[ACTIVITY] Which lines in the rows below contain the string "cuánto"? Extract each of them, treating uppercase and lowercase as different.

[DATASET RECORDS]
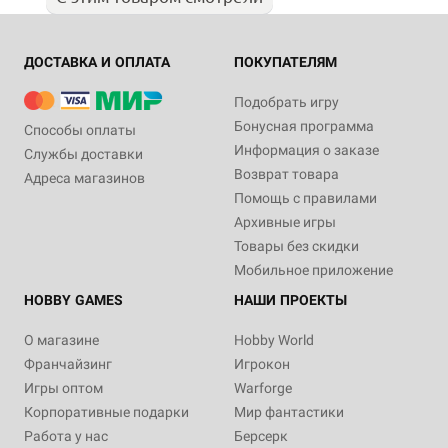
ДОСТАВКА И ОПЛАТА
ПОКУПАТЕЛЯМ
Подобрать игру
Бонусная программа
Способы оплаты
Информация о заказе
Службы доставки
Возврат товара
Адреса магазинов
Помощь с правилами
Архивные игры
Товары без скидки
Мобильное приложение
HOBBY GAMES
НАШИ ПРОЕКТЫ
О магазине
Hobby World
Франчайзинг
Игрокон
Игры оптом
Warforge
Корпоративные подарки
Мир фантастики
Работа у нас
Берсерк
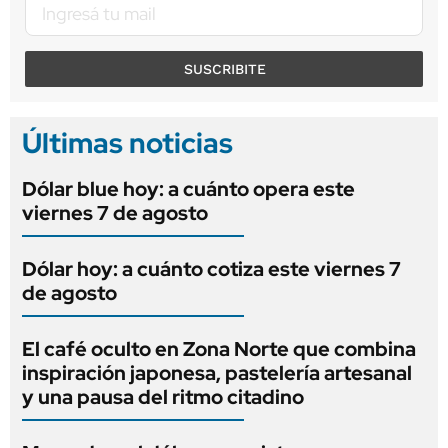
SUSCRIBITE
Últimas noticias
Dólar blue hoy: a cuánto opera este
viernes 7 de agosto
Dólar hoy: a cuánto cotiza este viernes 7
de agosto
El café oculto en Zona Norte que combina
inspiración japonesa, pastelería artesanal
y una pausa del ritmo citadino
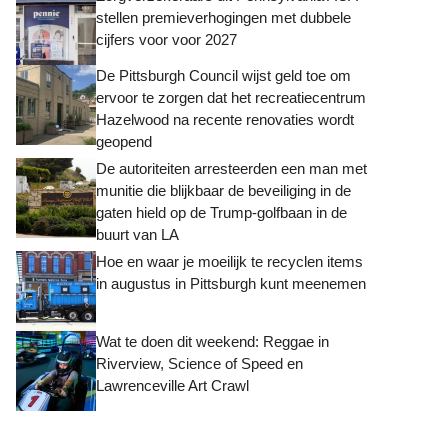
stellen premieverhogingen met dubbele
cijfers voor voor 2027
De Pittsburgh Council wijst geld toe om
ervoor te zorgen dat het recreatiecentrum
Hazelwood na recente renovaties wordt
geopend
De autoriteiten arresteerden een man met
munitie die blijkbaar de beveiliging in de
gaten hield op de Trump-golfbaan in de
buurt van LA
Hoe en waar je moeilijk te recyclen items
in augustus in Pittsburgh kunt meenemen
Wat te doen dit weekend: Reggae in
Riverview, Science of Speed ​​en
Lawrenceville Art Crawl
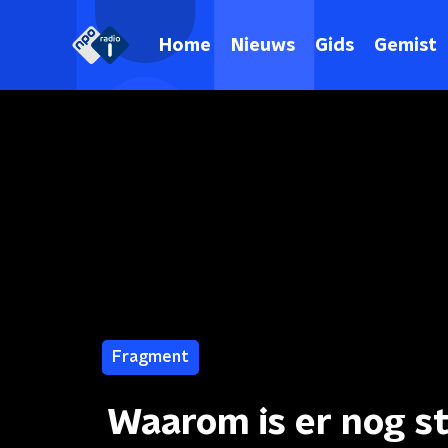
Home
Nieuws
Gids
Gemist
Fragment
Waarom is er nog s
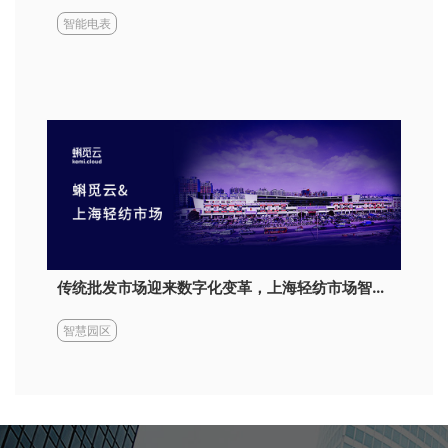
智能电表
传统批发市场迎来数字化变革，上海轻纺市场智慧商圈解决方案。
智慧园区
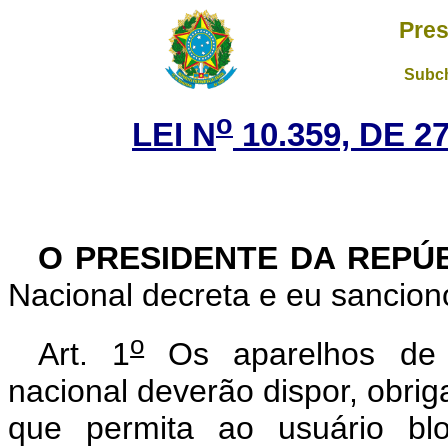
Pres
Subch
o
LEI N
10.359, DE 
O PRESIDENTE DA REPÚ
Nacional decreta e eu sanciono
o
Art. 1
Os aparelhos de te
nacional deverão dispor, obriga
que permita ao usuário bl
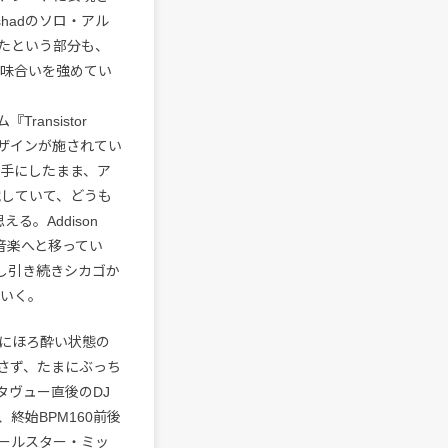
ashadのソロ・アル
たという部分も、
いう意味合いを強めてい
ransistor
デザインが施されてい
を手にしたまま、ア
戦していて、どうも
える。Addison
うな音楽へと移ってい
し引き続きシカゴか
ていく。
すでにほろ酔い状態の
さず、たまにぶっち
タヴュー直後のDJ
終始BPM160前後
オールスター・ミッ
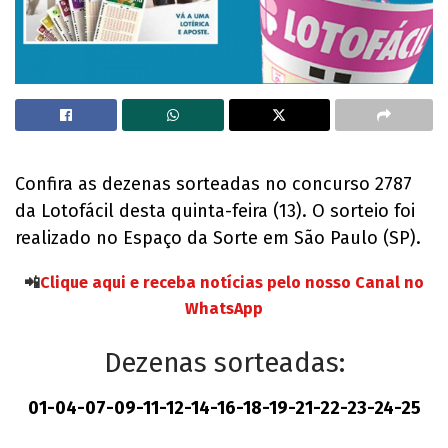
Confira as dezenas sorteadas no concurso 2787
da Lotofácil desta quinta-feira (13). O sorteio foi
realizado no Espaço da Sorte em São Paulo (SP).
📲
Clique aqui e receba notícias pelo nosso Canal no
WhatsApp
Dezenas sorteadas:
01-04-07-09-11-12-14-16-18-19-21-22-23-24-25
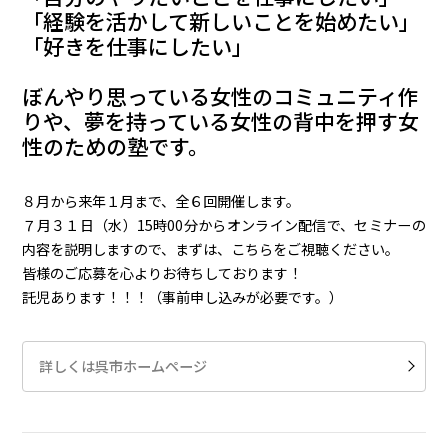
「経験を活かして新しいことを始めたい」
「好きを仕事にしたい」
ぼんやり思っている女性のコミュニティ作
りや、夢を持っている女性の背中を押す女
性のための塾です。
８月から来年１月まで、全６回開催します。
７月３１日（水）15時00分からオンライン配信で、セミナーの
内容を説明しますので、まずは、こちらをご視聴ください。
皆様のご応募を心よりお待ちしております！
託児あります！！！（事前申し込みが必要です。）
詳しくは呉市ホームページ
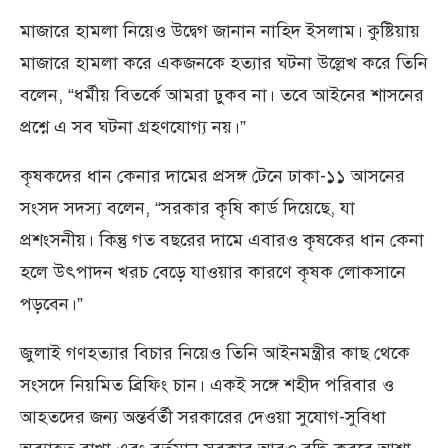
মাজারে হামলা নিয়েও উদ্বেগ জানান নাহিদ ইসলাম। কুষ্টিয়ায়
মাজারে হামলা করে একজনকে হত্যার ঘটনা উল্লেখ করে তিনি
বলেন, “ধর্মীয় বিতর্কে আমরা ঢুকব না। তবে আইনের শাসনের
প্রশ্নে এ সব ঘটনা গ্রহণযোগ্য নয়।”
কৃষকদের ধান কেনার দামের প্রসঙ্গ টেনে ঢাকা-১১ আসনের
সংসদ সদস্য বলেন, “সরকার কৃষি কার্ড দিয়েছে, যা
প্রশংসনীয়। কিন্তু গত বছরের দামে এবারও কৃষকের ধান কেনা
হলে উৎপাদন খরচ বেড়ে যাওয়ার কারণে কৃষক লোকসানে
পড়বেন।”
জুলাই গণহত্যার বিচার নিয়েও তিনি আইনমন্ত্রীর কাছ থেকে
সংসদে নিয়মিত ব্রিফিং চান। একই সঙ্গে শহীদ পরিবার ও
আহতদের জন্য অন্তর্বর্তী সরকারের দেওয়া সুযোগ-সুবিধা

[WRITTEN SOLUTION]
Dólar blue hoy: a cuánto opera este
Dólar hoy: a cuánto cotiza este viernes 7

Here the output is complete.